L’établissement

Bienvenue sur le site du Lycée Français du Caire.

Le lycée français du Caire (LFC) est un établissement en gestion directe, appartenant au réseau de l’Agence pour l’enseignement français à l’étranger (AEFE). Il scolarise de la maternelle à la terminale, dans une filière générale (seconde générale, première et terminale S, ES ou L).

Installations

Le lycée initial situé à Maadi arrivant à saturation, un nouveau lycée a été construit de 2011 à 2013 dans le quartier El Merag, à proximité du supermarché Carrefour, pour accueillir les classes de collège et de lycée. Les classes de maternelle et de primaire restant sur le site de Maadi. Deux autres sites accueillant des classes de primaire et maternelle se situent à Zamalek et à New Cairo.

Centre de documentation

Le centre de documentation et d’information (CDI) du lycée de Merag contient environ 14 000 documents (livres et périodiques) à la disposition des élèves sur place ou en prêt pour une durée de 2 semaines.
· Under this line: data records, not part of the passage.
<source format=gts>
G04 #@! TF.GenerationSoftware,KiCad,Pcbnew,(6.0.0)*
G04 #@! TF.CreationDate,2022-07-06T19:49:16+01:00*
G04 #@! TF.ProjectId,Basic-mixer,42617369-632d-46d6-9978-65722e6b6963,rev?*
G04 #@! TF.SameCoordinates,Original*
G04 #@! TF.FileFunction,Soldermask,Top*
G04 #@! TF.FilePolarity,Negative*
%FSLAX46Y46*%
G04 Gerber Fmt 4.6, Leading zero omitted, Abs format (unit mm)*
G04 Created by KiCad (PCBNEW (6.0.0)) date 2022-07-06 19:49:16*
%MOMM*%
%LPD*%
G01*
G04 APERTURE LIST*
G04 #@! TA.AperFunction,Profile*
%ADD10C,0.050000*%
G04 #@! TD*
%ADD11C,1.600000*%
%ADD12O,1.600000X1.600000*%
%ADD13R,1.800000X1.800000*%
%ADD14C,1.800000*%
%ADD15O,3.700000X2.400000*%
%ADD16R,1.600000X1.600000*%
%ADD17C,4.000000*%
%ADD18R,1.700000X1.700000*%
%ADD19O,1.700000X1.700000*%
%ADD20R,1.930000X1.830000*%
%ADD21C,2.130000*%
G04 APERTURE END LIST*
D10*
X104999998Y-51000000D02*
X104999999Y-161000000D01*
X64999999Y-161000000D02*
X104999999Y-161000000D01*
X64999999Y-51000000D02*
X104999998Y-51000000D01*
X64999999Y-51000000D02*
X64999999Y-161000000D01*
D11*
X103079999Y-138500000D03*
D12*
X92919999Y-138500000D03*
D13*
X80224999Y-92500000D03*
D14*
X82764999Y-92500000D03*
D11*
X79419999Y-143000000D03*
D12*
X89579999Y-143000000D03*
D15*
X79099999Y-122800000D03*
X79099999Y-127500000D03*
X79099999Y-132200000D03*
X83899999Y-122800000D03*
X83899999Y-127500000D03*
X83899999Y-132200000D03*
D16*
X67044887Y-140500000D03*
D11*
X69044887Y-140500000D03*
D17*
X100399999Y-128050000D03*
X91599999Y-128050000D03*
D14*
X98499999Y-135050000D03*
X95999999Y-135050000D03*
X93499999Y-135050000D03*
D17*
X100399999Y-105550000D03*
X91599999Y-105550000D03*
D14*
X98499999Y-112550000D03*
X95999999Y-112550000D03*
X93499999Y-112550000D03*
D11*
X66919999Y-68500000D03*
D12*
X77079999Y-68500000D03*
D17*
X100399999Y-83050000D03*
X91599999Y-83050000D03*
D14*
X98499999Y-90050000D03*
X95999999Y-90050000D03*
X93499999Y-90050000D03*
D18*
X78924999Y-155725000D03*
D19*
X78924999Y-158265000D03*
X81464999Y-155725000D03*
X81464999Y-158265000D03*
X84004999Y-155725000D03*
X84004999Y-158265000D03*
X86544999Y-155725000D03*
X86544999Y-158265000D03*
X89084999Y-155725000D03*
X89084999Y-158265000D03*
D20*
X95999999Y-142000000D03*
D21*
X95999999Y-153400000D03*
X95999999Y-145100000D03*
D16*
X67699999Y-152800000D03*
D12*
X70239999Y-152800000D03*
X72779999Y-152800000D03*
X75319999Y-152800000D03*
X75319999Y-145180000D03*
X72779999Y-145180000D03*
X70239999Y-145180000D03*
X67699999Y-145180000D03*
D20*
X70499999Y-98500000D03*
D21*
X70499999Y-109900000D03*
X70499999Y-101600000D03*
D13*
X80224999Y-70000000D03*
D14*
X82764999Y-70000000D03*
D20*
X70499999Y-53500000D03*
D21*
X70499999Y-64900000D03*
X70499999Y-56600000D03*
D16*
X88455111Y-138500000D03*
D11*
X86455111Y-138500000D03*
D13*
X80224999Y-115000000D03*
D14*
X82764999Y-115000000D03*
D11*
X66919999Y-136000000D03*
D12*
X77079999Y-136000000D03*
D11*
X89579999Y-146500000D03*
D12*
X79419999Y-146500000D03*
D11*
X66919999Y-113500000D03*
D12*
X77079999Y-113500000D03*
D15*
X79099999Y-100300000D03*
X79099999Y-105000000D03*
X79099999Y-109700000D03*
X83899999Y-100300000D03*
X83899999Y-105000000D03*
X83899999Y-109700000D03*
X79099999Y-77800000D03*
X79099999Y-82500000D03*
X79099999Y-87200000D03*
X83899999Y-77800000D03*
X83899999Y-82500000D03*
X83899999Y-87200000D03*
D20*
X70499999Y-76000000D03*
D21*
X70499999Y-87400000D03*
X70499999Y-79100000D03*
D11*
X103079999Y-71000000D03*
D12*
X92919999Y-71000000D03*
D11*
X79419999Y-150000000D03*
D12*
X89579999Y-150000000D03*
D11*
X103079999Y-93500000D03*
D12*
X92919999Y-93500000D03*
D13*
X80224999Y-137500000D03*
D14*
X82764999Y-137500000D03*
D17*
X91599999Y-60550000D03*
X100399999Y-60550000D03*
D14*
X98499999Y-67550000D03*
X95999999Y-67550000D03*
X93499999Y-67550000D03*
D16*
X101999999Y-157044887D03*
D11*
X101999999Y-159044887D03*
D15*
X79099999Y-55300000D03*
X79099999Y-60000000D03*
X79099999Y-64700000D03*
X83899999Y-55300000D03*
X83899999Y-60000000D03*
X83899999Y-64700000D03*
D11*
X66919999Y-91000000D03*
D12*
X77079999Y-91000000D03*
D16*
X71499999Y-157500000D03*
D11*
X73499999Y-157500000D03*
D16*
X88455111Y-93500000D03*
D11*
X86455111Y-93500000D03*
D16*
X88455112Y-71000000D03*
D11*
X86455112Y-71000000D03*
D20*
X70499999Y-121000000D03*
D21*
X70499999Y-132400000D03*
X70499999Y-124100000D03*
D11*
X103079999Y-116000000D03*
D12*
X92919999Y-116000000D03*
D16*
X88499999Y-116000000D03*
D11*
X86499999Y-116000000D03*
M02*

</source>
Un ensemble de 8 postes informatiques est également a disposition pour le travail scolaire.

Historique

Bien que l’Égypte ait été un pays arabe sous domination anglaise, la langue française y a longtemps conservé un statut spécifique, dans les salons littéraires, et au sein de la bourgeoisie, ainsi que pour diverses communautés (juive, syro-libanaise, grecque, arménienne, etc.). Le lycée français du Caire est au départ une émanation de la Mission laïque française, association créée en 1902 ayant fondé à l’étranger et, notamment au Proche-Orient, différents lycées et collèges, pour diffuser un enseignement laïque ainsi que la langue et la culture françaises, dans le respect des cultures locales. La Mission laïque a ainsi pris en charge le lycée français d’Alexandrie, en 1909, créé par des parents, puis en 1911 le lycée français du Caire.
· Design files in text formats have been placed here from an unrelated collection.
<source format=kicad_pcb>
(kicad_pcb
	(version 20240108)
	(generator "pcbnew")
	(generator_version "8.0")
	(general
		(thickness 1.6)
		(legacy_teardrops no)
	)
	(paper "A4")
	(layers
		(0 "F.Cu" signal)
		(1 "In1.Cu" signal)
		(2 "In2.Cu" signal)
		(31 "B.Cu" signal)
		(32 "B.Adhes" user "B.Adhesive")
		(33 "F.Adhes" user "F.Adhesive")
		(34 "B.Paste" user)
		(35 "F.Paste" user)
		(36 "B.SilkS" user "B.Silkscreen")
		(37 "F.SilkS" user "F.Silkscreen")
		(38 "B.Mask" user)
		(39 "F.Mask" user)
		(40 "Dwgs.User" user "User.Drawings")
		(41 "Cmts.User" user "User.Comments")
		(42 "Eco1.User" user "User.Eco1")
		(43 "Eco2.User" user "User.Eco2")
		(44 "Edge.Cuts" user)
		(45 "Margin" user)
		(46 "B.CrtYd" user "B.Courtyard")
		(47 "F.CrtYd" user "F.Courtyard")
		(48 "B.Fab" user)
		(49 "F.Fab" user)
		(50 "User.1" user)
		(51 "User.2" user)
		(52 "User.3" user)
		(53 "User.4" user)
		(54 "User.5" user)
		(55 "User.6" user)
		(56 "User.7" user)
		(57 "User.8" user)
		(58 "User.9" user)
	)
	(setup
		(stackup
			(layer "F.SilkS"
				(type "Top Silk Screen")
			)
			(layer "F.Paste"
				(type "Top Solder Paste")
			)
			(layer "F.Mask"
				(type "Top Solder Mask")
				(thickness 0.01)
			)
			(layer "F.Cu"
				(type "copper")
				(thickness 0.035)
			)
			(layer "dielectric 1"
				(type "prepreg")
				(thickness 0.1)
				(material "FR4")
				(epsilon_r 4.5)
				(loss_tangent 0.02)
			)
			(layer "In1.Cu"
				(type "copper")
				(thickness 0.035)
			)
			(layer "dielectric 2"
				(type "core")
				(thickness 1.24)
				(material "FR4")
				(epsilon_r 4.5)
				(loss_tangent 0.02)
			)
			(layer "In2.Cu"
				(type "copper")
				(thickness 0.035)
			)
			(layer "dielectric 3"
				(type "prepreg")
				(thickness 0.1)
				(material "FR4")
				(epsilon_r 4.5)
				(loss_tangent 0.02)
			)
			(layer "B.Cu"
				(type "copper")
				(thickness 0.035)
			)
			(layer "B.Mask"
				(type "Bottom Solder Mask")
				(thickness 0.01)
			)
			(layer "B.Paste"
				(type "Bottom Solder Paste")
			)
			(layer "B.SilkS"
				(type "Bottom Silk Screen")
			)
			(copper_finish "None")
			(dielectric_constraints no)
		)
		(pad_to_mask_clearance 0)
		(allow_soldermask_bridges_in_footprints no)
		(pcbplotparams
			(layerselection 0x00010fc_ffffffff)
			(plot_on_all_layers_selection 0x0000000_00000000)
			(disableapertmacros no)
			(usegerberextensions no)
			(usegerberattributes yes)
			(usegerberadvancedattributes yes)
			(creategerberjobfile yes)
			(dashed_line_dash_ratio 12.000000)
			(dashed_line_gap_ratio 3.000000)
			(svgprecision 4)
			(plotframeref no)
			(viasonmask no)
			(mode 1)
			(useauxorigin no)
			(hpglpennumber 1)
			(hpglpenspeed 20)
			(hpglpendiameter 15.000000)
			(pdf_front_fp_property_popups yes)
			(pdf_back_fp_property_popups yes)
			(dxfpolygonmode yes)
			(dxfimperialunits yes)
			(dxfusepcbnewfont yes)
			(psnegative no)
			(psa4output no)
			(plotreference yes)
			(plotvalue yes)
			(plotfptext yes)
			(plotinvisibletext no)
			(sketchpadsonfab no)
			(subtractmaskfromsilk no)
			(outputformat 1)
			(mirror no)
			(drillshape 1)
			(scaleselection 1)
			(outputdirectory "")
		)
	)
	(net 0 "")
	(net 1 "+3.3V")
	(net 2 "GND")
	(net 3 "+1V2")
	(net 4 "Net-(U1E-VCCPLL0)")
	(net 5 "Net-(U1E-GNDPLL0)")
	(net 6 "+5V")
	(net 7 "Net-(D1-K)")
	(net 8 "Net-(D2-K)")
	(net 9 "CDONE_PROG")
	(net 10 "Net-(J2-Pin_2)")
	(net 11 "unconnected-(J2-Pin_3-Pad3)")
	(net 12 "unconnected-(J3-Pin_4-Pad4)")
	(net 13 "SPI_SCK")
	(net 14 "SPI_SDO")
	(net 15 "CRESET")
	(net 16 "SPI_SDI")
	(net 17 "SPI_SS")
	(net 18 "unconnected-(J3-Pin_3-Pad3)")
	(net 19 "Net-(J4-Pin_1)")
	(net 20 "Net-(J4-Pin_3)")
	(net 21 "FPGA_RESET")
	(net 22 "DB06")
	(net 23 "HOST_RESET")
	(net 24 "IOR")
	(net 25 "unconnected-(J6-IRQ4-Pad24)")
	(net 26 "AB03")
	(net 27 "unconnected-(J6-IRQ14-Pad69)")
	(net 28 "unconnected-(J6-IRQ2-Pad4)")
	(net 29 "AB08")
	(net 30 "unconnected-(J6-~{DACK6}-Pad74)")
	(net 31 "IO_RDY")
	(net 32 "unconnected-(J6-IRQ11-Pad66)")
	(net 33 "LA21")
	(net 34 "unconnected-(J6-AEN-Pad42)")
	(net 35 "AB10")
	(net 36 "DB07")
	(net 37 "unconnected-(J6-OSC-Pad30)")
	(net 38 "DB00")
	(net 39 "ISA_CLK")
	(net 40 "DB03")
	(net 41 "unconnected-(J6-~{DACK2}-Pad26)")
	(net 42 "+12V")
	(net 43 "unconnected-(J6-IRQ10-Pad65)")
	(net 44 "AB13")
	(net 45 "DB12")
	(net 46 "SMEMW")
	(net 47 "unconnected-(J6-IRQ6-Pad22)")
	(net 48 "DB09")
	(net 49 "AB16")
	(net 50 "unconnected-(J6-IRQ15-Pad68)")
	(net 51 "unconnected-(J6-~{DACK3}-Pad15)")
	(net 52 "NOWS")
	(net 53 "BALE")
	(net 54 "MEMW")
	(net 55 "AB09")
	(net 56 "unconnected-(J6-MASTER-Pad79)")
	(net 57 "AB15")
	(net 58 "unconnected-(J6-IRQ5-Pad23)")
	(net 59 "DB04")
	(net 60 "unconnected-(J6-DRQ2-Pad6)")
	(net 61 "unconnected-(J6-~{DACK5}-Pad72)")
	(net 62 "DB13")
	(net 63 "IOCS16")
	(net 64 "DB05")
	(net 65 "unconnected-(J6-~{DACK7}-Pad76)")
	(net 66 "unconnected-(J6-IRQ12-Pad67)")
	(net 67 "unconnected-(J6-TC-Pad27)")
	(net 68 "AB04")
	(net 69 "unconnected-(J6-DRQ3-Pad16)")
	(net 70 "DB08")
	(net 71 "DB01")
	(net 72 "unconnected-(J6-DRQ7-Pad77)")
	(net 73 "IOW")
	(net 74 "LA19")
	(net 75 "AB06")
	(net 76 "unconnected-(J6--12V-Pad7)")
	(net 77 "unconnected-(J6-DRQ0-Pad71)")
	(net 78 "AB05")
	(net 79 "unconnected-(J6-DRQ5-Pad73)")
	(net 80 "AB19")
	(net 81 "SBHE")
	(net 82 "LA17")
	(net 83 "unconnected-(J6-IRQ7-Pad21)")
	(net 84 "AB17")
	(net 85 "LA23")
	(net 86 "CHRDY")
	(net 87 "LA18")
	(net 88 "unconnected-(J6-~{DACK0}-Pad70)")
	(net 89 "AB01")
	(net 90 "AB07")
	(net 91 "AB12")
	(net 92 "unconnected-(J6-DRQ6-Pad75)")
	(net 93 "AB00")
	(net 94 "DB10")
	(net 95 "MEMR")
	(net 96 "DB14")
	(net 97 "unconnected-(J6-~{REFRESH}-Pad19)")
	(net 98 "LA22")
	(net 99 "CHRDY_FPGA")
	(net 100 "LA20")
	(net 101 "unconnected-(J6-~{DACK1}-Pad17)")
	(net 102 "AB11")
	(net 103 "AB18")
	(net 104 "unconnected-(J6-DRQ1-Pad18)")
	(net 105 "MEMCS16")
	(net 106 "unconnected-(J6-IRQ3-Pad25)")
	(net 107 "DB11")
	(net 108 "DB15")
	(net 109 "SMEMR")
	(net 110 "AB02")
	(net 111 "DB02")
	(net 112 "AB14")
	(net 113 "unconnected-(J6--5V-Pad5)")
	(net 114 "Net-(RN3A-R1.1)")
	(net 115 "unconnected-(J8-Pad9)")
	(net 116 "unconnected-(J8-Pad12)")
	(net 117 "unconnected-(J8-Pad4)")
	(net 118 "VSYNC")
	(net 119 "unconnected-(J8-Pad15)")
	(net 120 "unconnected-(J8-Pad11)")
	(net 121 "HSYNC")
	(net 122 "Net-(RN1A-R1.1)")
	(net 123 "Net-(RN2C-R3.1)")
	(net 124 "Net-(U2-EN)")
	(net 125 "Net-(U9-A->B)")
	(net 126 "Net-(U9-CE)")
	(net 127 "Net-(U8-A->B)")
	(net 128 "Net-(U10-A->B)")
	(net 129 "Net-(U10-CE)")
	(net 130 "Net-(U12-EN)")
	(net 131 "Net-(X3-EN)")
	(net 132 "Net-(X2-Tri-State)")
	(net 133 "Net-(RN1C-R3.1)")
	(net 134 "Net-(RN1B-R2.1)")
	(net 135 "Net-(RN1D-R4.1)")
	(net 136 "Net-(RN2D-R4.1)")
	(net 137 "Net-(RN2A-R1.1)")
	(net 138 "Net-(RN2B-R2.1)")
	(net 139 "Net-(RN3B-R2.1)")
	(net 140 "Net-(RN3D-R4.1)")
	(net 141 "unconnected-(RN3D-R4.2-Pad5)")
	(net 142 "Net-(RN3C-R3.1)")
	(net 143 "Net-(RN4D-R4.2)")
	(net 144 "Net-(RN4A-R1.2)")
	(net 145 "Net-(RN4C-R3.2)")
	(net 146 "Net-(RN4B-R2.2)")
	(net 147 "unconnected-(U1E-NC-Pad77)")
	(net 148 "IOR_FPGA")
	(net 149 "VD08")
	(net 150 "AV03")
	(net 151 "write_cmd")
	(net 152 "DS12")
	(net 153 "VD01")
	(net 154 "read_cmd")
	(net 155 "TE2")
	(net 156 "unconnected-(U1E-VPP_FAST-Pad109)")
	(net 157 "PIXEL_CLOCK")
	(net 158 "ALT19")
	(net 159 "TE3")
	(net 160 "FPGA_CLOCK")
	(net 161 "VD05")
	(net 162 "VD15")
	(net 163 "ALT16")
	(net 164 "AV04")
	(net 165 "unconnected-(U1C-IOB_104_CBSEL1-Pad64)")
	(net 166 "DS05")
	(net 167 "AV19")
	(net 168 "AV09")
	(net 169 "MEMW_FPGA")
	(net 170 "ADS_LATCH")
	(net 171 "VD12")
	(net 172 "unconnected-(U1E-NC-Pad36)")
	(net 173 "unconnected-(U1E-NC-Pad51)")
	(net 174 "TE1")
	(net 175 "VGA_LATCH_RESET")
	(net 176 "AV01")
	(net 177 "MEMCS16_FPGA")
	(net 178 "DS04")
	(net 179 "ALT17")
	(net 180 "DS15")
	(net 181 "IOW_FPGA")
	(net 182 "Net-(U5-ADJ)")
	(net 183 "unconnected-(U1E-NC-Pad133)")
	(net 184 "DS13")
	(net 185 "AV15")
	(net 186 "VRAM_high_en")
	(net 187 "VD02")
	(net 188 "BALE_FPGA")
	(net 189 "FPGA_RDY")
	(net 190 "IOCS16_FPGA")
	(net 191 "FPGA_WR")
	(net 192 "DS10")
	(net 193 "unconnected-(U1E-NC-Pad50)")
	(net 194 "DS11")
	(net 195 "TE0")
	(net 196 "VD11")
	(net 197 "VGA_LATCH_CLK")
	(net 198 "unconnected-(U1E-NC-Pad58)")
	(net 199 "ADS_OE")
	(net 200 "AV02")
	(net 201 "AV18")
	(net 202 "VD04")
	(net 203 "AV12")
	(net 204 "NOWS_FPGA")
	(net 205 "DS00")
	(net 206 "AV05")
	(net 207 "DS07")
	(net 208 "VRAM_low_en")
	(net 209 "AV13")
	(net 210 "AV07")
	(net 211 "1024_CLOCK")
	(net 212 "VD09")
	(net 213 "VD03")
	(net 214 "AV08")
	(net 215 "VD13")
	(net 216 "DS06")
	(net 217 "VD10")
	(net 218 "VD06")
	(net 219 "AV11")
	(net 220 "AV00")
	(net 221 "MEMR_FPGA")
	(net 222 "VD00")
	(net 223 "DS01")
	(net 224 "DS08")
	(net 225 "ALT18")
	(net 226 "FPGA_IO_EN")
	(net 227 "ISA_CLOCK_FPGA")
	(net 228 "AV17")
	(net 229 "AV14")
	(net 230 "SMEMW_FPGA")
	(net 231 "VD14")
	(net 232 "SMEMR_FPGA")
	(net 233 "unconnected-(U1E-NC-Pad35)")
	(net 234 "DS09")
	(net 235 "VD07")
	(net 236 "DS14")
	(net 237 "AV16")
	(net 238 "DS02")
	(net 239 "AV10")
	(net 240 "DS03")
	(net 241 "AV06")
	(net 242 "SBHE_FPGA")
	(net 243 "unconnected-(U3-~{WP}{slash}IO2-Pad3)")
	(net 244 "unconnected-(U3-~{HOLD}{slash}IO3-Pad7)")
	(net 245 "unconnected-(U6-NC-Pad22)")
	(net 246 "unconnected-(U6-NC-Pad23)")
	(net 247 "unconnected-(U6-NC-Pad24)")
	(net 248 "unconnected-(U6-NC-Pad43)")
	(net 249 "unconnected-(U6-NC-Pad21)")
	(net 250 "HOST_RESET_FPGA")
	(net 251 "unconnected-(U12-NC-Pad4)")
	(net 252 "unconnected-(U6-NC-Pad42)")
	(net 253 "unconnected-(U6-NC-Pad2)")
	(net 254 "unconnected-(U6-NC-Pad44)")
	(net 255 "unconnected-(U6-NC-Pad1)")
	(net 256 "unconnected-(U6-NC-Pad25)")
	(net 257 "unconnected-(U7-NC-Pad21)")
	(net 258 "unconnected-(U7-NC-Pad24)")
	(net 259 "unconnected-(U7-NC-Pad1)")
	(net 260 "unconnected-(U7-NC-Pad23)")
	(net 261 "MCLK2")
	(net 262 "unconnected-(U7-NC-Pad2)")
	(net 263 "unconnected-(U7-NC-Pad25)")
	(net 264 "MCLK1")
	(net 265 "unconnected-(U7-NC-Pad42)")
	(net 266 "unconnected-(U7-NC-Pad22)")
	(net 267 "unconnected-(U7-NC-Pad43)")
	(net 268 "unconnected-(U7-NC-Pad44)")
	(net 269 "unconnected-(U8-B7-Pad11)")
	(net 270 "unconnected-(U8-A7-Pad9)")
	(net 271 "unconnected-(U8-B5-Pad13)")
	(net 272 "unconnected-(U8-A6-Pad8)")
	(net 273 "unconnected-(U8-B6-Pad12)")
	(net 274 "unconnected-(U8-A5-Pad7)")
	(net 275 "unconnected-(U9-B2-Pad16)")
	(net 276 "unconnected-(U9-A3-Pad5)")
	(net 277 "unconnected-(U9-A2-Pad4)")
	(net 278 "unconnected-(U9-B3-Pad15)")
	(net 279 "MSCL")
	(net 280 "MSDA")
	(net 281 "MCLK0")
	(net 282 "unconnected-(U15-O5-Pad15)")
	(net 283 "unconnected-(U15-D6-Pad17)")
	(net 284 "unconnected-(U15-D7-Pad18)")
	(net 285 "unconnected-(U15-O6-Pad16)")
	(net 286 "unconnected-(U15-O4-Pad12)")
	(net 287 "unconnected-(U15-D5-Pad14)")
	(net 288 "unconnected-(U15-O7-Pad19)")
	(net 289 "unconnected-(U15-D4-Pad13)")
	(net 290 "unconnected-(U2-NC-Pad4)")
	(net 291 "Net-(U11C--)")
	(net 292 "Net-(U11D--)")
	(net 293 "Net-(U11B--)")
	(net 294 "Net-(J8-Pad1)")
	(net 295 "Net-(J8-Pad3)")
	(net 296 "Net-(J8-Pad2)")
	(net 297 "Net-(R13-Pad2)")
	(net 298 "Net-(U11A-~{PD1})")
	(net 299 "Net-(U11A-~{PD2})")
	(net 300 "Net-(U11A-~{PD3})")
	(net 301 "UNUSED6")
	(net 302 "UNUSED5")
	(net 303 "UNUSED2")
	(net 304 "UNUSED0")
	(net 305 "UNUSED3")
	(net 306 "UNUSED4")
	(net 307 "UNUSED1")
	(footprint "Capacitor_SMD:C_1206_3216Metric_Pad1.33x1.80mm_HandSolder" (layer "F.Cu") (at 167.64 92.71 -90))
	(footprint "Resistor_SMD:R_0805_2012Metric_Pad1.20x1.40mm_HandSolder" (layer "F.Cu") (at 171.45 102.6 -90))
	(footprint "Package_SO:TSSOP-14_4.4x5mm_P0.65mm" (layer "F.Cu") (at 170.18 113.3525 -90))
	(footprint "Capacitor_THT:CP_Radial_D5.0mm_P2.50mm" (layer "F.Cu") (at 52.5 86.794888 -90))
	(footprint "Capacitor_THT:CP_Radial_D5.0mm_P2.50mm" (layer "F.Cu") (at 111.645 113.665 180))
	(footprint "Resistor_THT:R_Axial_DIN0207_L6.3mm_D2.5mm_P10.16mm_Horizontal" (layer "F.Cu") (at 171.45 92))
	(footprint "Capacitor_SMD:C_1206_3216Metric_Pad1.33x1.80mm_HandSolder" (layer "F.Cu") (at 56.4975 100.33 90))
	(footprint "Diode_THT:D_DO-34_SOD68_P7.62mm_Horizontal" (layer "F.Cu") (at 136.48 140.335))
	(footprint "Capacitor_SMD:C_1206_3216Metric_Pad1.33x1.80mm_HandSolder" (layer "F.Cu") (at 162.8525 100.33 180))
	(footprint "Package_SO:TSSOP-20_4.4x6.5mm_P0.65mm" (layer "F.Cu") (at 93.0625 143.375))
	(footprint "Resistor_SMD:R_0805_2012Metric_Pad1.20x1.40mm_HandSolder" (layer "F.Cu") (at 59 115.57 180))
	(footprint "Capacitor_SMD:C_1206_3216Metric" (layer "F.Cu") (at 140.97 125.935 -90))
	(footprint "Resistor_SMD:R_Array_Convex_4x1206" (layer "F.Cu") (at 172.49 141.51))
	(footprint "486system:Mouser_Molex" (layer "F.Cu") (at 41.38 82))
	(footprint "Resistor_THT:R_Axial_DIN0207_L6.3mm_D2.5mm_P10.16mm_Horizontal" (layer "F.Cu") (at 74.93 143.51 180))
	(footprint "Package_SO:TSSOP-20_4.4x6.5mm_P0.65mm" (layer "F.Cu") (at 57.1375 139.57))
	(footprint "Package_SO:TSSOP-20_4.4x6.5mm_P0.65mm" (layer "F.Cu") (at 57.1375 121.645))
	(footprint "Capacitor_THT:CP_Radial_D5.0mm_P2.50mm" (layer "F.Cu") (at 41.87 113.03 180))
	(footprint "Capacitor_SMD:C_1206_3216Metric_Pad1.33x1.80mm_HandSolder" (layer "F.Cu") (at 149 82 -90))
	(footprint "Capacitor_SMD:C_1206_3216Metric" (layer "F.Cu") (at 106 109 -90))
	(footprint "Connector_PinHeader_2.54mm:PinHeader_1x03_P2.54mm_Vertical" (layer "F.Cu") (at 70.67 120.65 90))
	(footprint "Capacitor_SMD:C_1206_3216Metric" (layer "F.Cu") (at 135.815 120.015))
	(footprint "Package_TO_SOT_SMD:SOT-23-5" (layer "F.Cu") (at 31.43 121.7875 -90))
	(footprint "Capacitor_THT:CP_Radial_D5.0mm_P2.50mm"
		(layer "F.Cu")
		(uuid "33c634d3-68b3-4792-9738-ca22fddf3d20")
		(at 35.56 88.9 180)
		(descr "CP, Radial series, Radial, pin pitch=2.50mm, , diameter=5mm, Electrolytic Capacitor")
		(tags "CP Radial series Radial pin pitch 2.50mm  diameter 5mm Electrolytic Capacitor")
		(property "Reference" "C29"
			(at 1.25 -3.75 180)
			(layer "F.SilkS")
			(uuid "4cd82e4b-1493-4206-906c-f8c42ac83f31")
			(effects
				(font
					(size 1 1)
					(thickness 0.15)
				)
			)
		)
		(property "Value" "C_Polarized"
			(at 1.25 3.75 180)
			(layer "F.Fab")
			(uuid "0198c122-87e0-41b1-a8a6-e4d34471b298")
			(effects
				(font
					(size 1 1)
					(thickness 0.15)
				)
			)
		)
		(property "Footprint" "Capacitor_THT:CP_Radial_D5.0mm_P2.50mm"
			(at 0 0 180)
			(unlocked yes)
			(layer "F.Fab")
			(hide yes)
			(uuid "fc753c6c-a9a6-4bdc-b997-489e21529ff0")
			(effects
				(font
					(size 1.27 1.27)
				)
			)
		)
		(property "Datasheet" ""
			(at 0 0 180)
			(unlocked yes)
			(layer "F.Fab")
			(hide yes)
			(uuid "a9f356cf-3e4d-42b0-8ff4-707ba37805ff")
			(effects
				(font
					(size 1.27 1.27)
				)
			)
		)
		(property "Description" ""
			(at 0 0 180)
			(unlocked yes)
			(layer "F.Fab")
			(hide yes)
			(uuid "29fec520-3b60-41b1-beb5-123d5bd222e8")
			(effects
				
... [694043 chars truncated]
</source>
Ce lycée, créé peu avant la Première Guerre mondiale se maintient dans l’entre-deux-guerres puis durant la Seconde Guerre mondiale. En 1956, la crise du canal de Suez provoque une rupture des relations entre l’Égypte et la France, et la mise sous séquestre de l’établissement, qui est de fait nationalisé par les Égyptiens. En juillet 1959, grâce au réchauffement des relations entre les deux pays et à la politique arabe du général de Gaulle, le lycée est rendu a des administrateurs français, comme le lycée d’Alexandrie, puis intégré au réseau de l’Agence pour l’enseignement français à l’étranger (AEFE).